Absence of the Relativistic Transverse Doppler Shift at Microwave Frequencies (http://www.atomicprecision.com/blog/wp-filez/Thim%20-%20Absence%20of%20the%20relativistic%20Doppler%20e ffect%20...%20.pdf)

The author claims he proved that he invalidated experimentally the SR prediction of a transverse Doppler effect for microwaves.
Its experimental setup is shown in figure 1.

Basically, an homodyne frequency-shift detection is used.
It involves a fixed source and a fixed detector.
The setup involves two paths: a "reference path" and an "active path".
In the active path, the microwave beam passes trough a rotating emission-reception system.
Because of the rotation of the beam within the "active path", the author claims a transverse Doppler effect should be observed.
The author did not detect any shift and concluded this invalidates SR.

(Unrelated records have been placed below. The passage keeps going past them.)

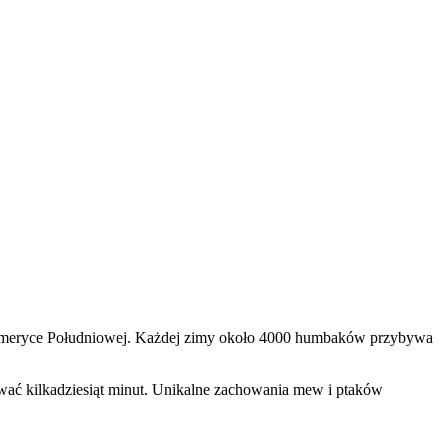
 Ameryce Południowej. Każdej zimy około 4000 humbaków przybywa
rwać kilkadziesiąt minut. Unikalne zachowania mew i ptaków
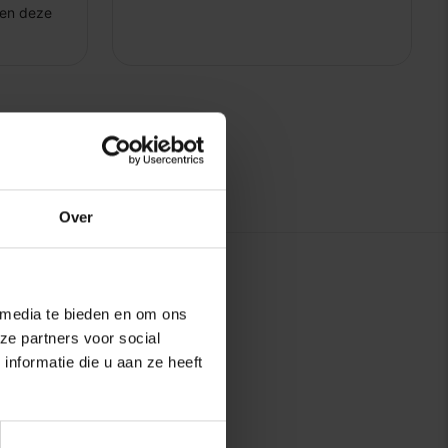
Over
 media te bieden en om ons
ze partners voor social
nformatie die u aan ze heeft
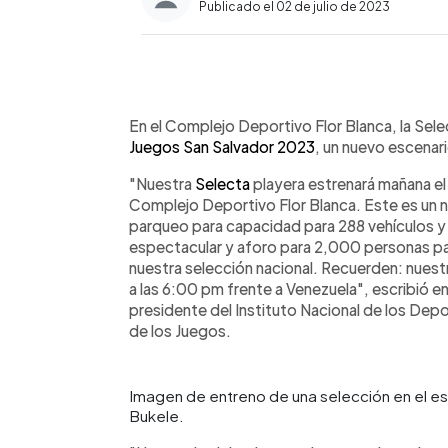
Publicado el 02 de julio de 2023
0:00
Facebook
Twitter
►
Escuchar artículo
En el Complejo Deportivo Flor Blanca, la Sel
Juegos San Salvador 2023
, un nuevo escenari
"Nuestra
Selecta
playera estrenará mañana el
Complejo Deportivo Flor Blanca. Este es un n
parqueo para capacidad para 288 vehículos y u
espectacular y aforo para 2,000 personas pa
nuestra selección nacional. Recuerden: nuest
a las 6:00 pm frente a Venezuela", escribió e
presidente del Instituto Nacional de los De
de los Juegos.
Imagen de entreno de una selección en el es
Bukele.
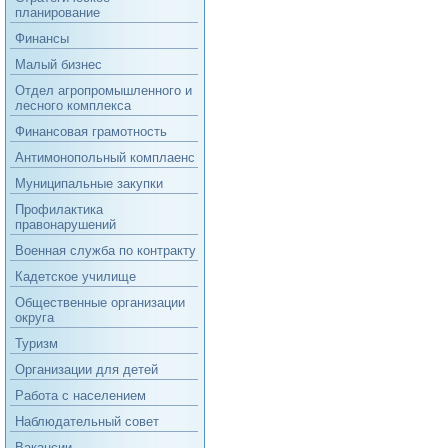
планирование
Финансы
Малый бизнес
Отдел агропромышленного и
лесного комплекса
Финансовая грамотность
Антимонопольный комплаенс
Муниципальные закупки
Профилактика
правонарушений
Военная служба по контракту
Кадетское училище
Общественные организации
округа
Туризм
Организации для детей
Работа с населением
Наблюдательный совет
Вакансии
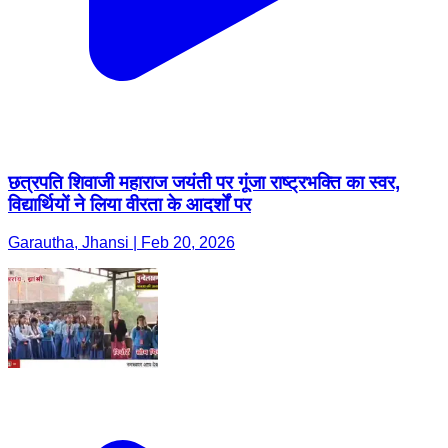
छत्रपति शिवाजी महाराज जयंती पर गूंजा राष्ट्रभक्ति का स्वर,
विद्यार्थियों ने लिया वीरता के आदर्शों पर
Garautha, Jhansi | Feb 20, 2026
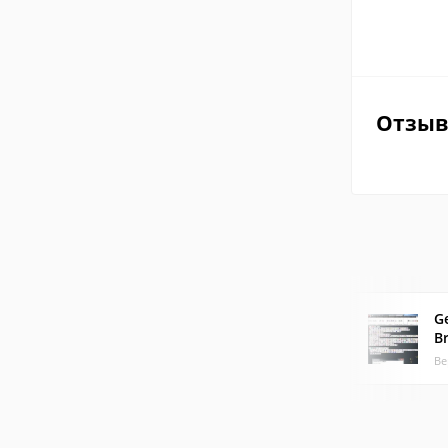
Отзы
G
B
Ве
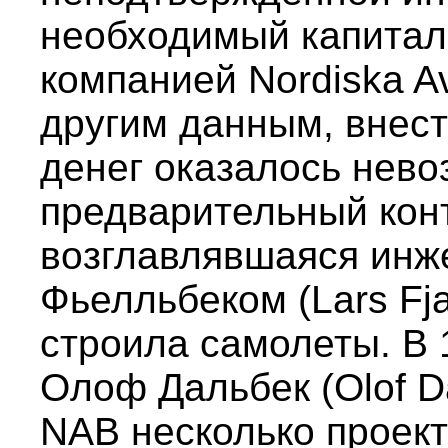
необходимый капитал
компанией Nordiska Av
другим данным, внес
денег оказалось нево
предварительный кон
возглавлявшаяся инж
Фьелльбеком (Lars Fjal
строила самолеты. В 1
Олоф Дальбек (Olof D
NAB несколько проек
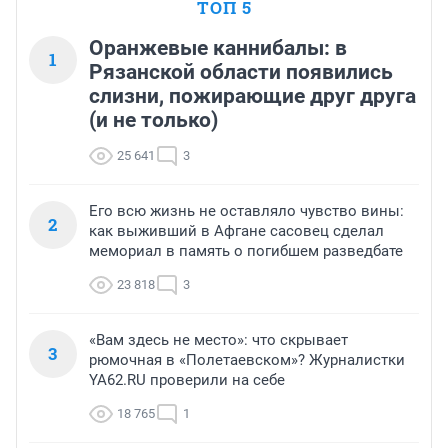
ТОП 5
Оранжевые каннибалы: в
1
Рязанской области появились
слизни, пожирающие друг друга
(и не только)
25 641
3
Его всю жизнь не оставляло чувство вины:
2
как выживший в Афгане сасовец сделал
мемориал в память о погибшем разведбате
23 818
3
«Вам здесь не место»: что скрывает
3
рюмочная в «Полетаевском»? Журналистки
YA62.RU проверили на себе
18 765
1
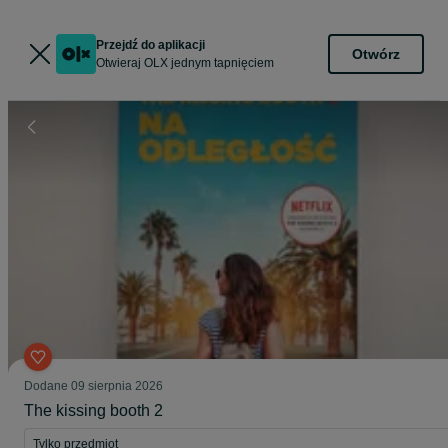
Przejdź do aplikacji
Otwórz
Otwieraj OLX jednym tapnięciem
Dodane
09 sierpnia 2026
The kissing booth 2
Tylko przedmiot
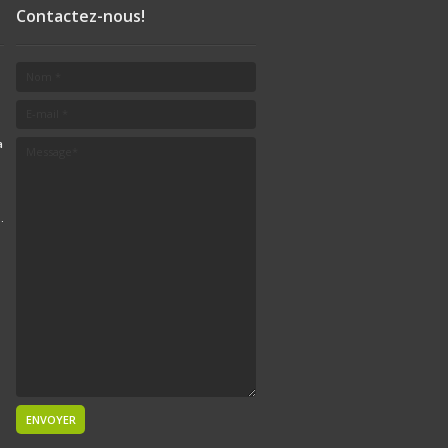
Contactez-nous!
a
.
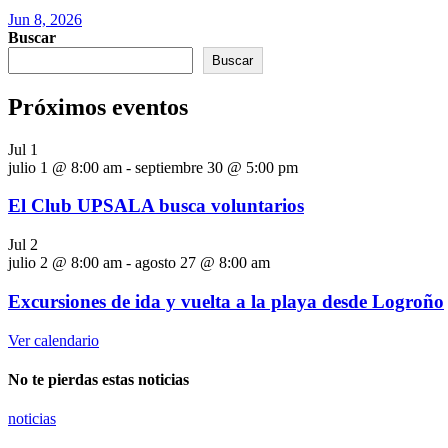
Jun 8, 2026
Buscar
Buscar
Próximos eventos
Jul
1
julio 1 @ 8:00 am
-
septiembre 30 @ 5:00 pm
El Club UPSALA busca voluntarios
Jul
2
julio 2 @ 8:00 am
-
agosto 27 @ 8:00 am
Excursiones de ida y vuelta a la playa desde Logroño
Ver calendario
No te pierdas estas noticias
noticias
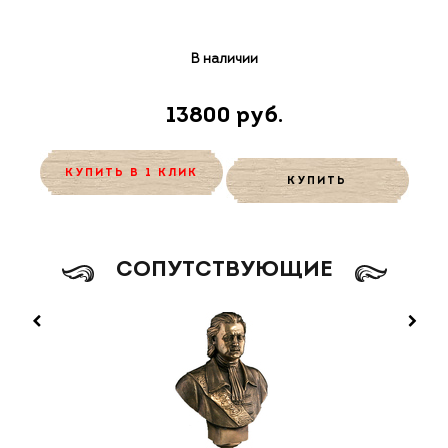
В наличии
13800 руб.
КУПИТЬ В 1 КЛИК
КУПИТЬ
CОПУТСТВУЮЩИЕ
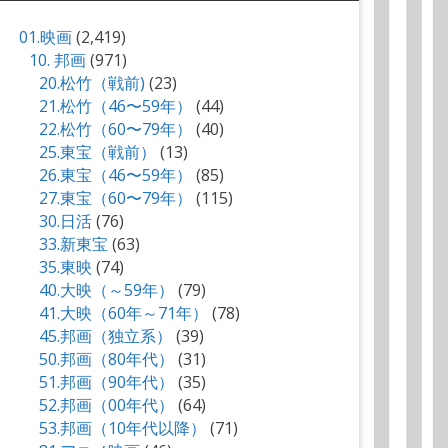
01.映画
(2,419)
10. 邦画
(971)
20.松竹（戦前)
(23)
21.松竹（46〜59年）
(44)
22.松竹（60〜79年）
(40)
25.東宝（戦前）
(13)
26.東宝（46〜59年）
(85)
27.東宝（60〜79年）
(115)
30.日活
(76)
33.新東宝
(63)
35.東映
(74)
40.大映（～59年）
(79)
41.大映（60年～71年）
(78)
45.邦画（独立系）
(39)
50.邦画（80年代）
(31)
51.邦画（90年代）
(35)
52.邦画（00年代）
(64)
53.邦画（10年代以降）
(71)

I think this paper is totally wrong in its analysis and its conclusion. Experimental results are right but useless.
The source and the detector have no relative motion and therefore I would not expect ant Doppler shift.
In addition, if one considers a even simpler version of this experiment, the conclusion of "no Doppler shift expected" is even more obvious to me. This simplified version would be based on a cylindrical cavity in the "active path" whose walls would be rotating. It is clear that rotating walls would make any difference compared with fixed wall: reflexion on perfect conducting walls does not depend on the transverse motion.

I would like to elaborate on my first impression.
I am interrested by your own ideas and comments on this experiement as well as in the basic theory to analyse such experiments in general.

Thanks

Ich
Aug26-07, 03:10 PM
Hi,

I did a quick analysis (http://22214.rapidforum.com/topic=100374605086&startid=2#37460508625640599) of this experiment one year ago, showing that SR predicts a null result, as measured. Sorry it's in German; in English: your first impression is right, emitter and source are at rest, that's it. What's happening between: the wavefront is blueshifted and tilted as seen by the rotating disk, and will be re-emitted blueshifted and tilted. No change happens.

I had a rather lengthy discussion with Prof. Thim via e-mail concerning another paper where he thought to show an inconsistency in the Lorentz Transforms. He emerged as a full scale crank, beyond any reasoning. Hard to believe that he was (is?) still teaching students at the University of Linz.